◆ **Exercise**
Carry on the personal account of squatting in other students' rooms, starting right after its final sentence.

Life of a squatter
The story dates back to June when I realised Student Affairs Office did not receive my hall application. And they said that I am not allowed to apply until the waiting list, which was rumoured to have 2000 people, is exhausted. By the way, the hall has around 4000 vacancies. Last year hall reapplication opens in December.
So I have to look for my own accommodation. My options were to squat at people's room or to rent a room out of campus. I didn't like the latter option as it is troublesome and expensive and I feel insecure staying at strangers' place. So I chose the first option. Means I live in another person's room, without any furniture and without much space as I am intruding others' space. But actually I had a better verdict than most others. Right now, I am staying in a single room whose owner is away for holiday. Most of my things are kept in a luggage. I live with less than 10 tops and 5 bottoms, bathing supplies, a laptop, a file, a textbook, a management book, a diary, basic makeup, 4 pairs of shoes, 2 packets of tissues, handphone, charger, a soft toy. That's probably it. I don't have my body lotion, nail clipper, stapler bullets, files, stationery, more clothes, my soft toys, bleach, writing materials, personal care system, food, utensils etc etc. It was a test on how simple a life I can live.

◆ **Exercise data**
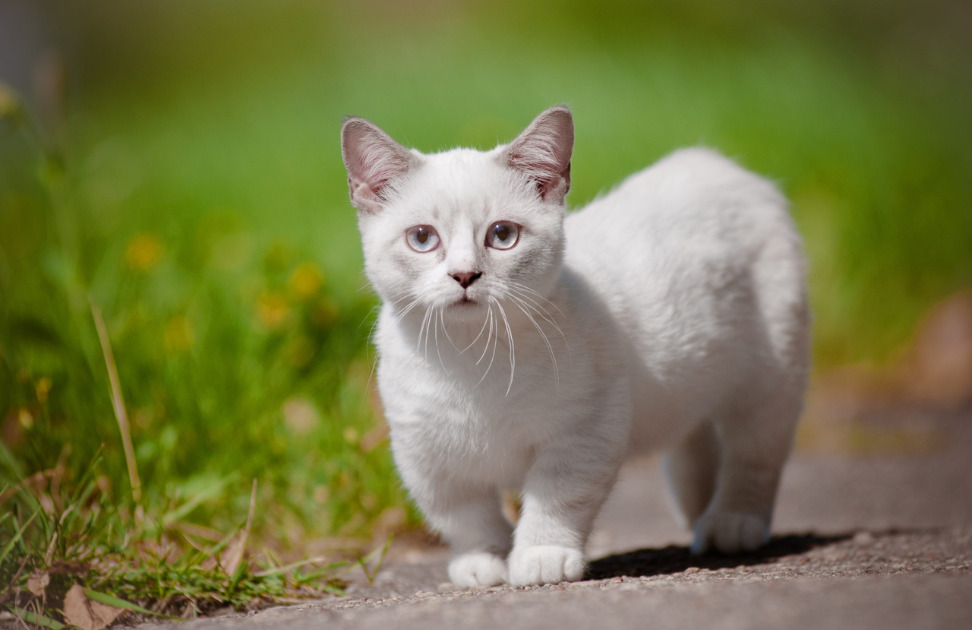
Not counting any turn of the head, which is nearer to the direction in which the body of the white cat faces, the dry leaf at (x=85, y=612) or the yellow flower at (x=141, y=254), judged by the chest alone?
the dry leaf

◆ **Exercise answer**
And right now, while I am always finding that I need more things, I am still living and living well. I can actually live without the things I thought I need. So what if my nails are long now? So what if my skin is dry now? So what if I can't file my notes in separate file? So what if I only have limited clothes to wear and change? So what if I can't hug my tweety to live? So what if I can't paste posters around in the room? I can still live. The quality didn't even reduce by a bit.
It is a new experience, wasn't as bad as I expected. Wasn't bad at all. I just feel like a traveller. Staying in a hotel with less things. Just that I am a traveller in NTU. I have learnt about how simple and easy life can go. It doesn't need to be that complicated. It is the soul that matters more. :)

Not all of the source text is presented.